Adam Roach is a Staff Engineer with 22+ years building highly available, real-time voice, video, and messaging systems and over a decade working in modern web technologies. He has driven large-scale media infrastructure and cost-saving platform work—most notably architecting a custom video ingest stack at Caffeine that saved the company six figures per month and enabled rapid partner onboarding. A pragmatic technical leader and IETF veteran, he’s influenced standards for SIP, WebRTC, and related protocols and contributes to notable open-source projects like resiprocate and the IETF datatracker. Adam excels at rallying cross-functional teams to ship ambitious features quickly—he prototyped an integrated co-pilot video feature in two weeks to secure executive buy-in—and translates complex technical tradeoffs clearly to both engineers and executives. Based in Dallas, he blends deep protocol-level expertise with hands-on backend development and a talent for improving engineering culture and operational efficiency.

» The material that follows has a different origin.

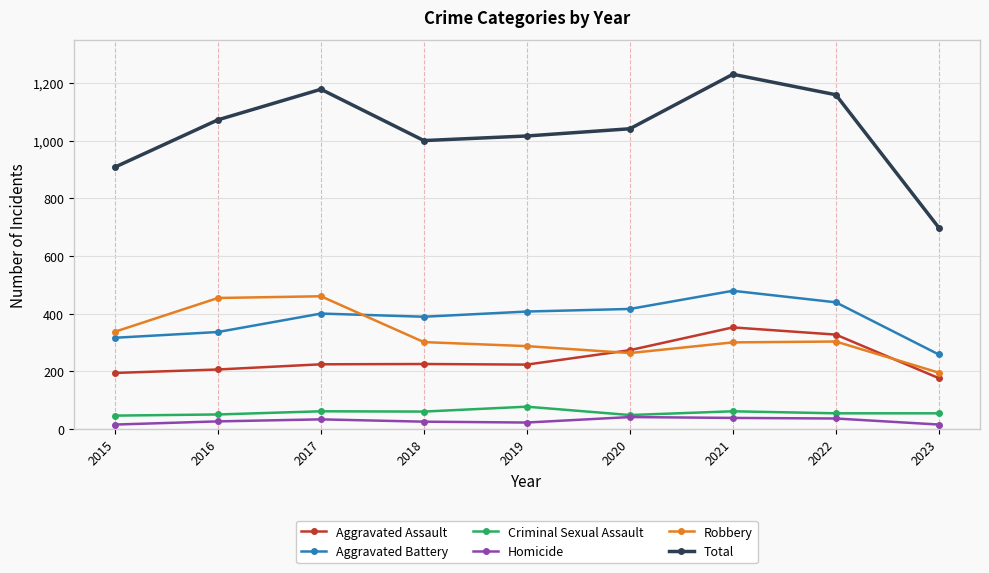

What is the highest value of the Aggravated Battery series?

479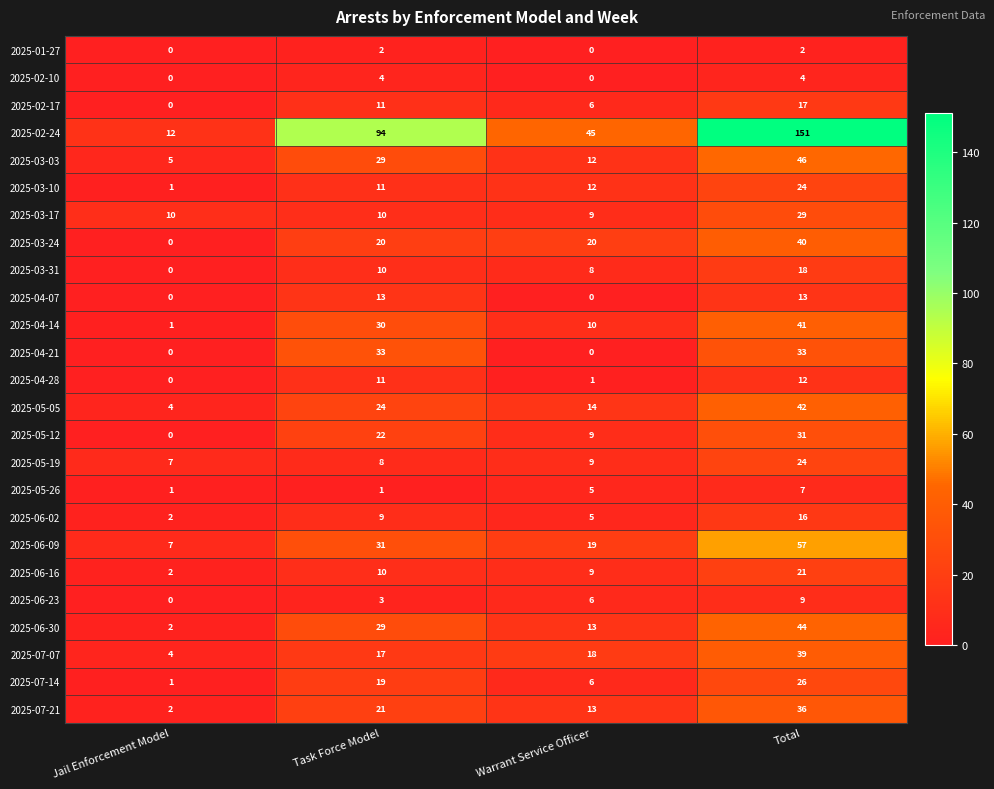

Rank the categories by 2025-04-14 value from highest to lowest.

Total, Task Force Model, Warrant Service Officer, Jail Enforcement Model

22 years of coding experience
30 years of employment as a software developer
BS Computer Engineering, BS Computer Engineering at Texas A&M University
C++ implementation of SIP, ICE, TURN and related protocols.
Role in this project:
Back-end Developer
Contributions:1818 commits in 9 years 3 months
Contributions summary:Adam appears to be involved in the development of the SIP (Session Initiation Protocol) implementation, along with related protocols like ICE, TURN, and associated protocols. The contributions indicate the creation of a communication system, including the development of Gag messaging and a simple messaging protocol. The user has primarily been working on the back-end of the project, focusing on message handling and structure.
The day-to-day front-end to the IETF database for people who work on IETF standards.
Role in this project:
Back-end Developer
Contributions:42 commits in 6 years 9 months
Contributions summary:Adam primarily contributed to the back-end functionality of the datatracker application, focusing on bug fixes and feature additions. Their work involved modifying Django views and templates to implement new features, such as adding a CSV output format and a page to view meeting slot requests. They also made code adjustments to improve the functionality of the week view and integrated updated data models. The user's contributions extended to updating URLs and settings.